Thank you so much, you are the MAN!
B.

1 Like

AI Extension V0.1.2 is now available for download. Link

Thank you for all your inputs and support in this release.

3 Likes

@Sunil_Natraj @psm it may be good to update the AI - LLM Provider Definition Guide page with ready to use template for the different LLM provider.

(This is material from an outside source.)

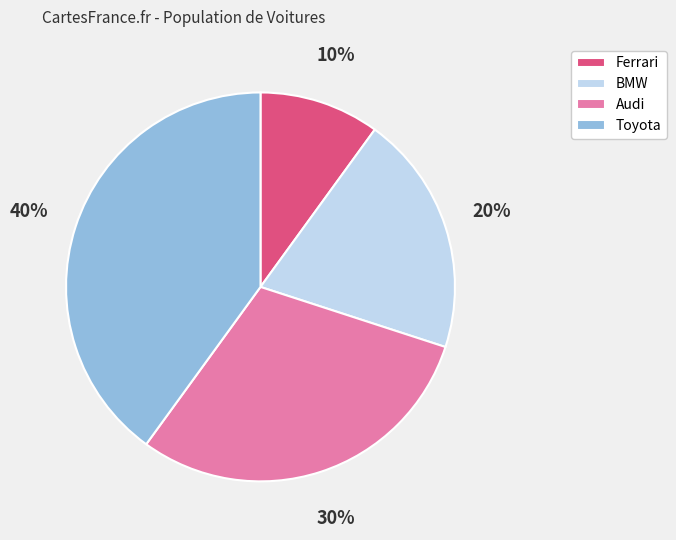

To the nearest percent, what is the average slice percentage?

25%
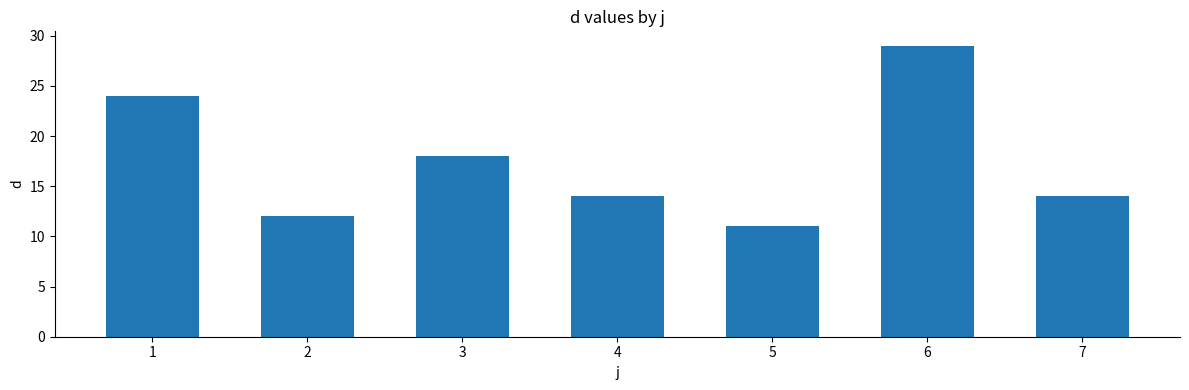

What is the difference between the values at 1 and 4?

10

Hi @Martin I did request @psm if he can help on this one.

1 Like

@Sunil_Natraj and @Martin, good idea! If I provide the content in a word processor (whatever services I've attempted so far), will that suffice?

1 Like

Yes that will be helpful. I can add that into the help guide.

@Sunil_Natraj and @Martin

Is this model okay to follow for other LLM providers?

Plz let me know.

NB: Upload is not allowing .odt/.docx (only pdf format)
llm-services.pdf (65.3 KB)

Hi @psm This looks good. PDF format is fine; I will be able to create the MD format from it

@Sunil_Natraj

Please find the first version (to be updated gradually, lets start with this).

Regards

2 Likes

Thanks @psm I have published guides for Ollama, Groq and OpenRouter and links included in the main help page

2 Likes

As someone quite familiar with OR and conventional data wrangling, but not in Python I also want to thank you for this very exciting lesson, which finally got me to take a closer look at Python. With deepseek-r1-distill-llama-8b I've achieved good results for my purpose in the first tests (I tried different LLMs but my challenges were not model related in the end).

Learnings:

  • Update your Mac to Sequoia …
  • If the prompt in the script contains an Umlaut (english language prompt), a utf-8 decoding error is thrown (only in OR/Jython). Took me a few hours, I just wanted to help out with austrian month names...
  • Removing the processes from the output seems easier (for me) in OpenRefine via GREL than doing it in Python

Learned a lot, thanks!

2 Likes

Hi @colognella, thanks for the feedback! Have you also tried the great LLM Extension by @Sunil_Natraj? It makes life much easier when dealing with local (but also remote) models.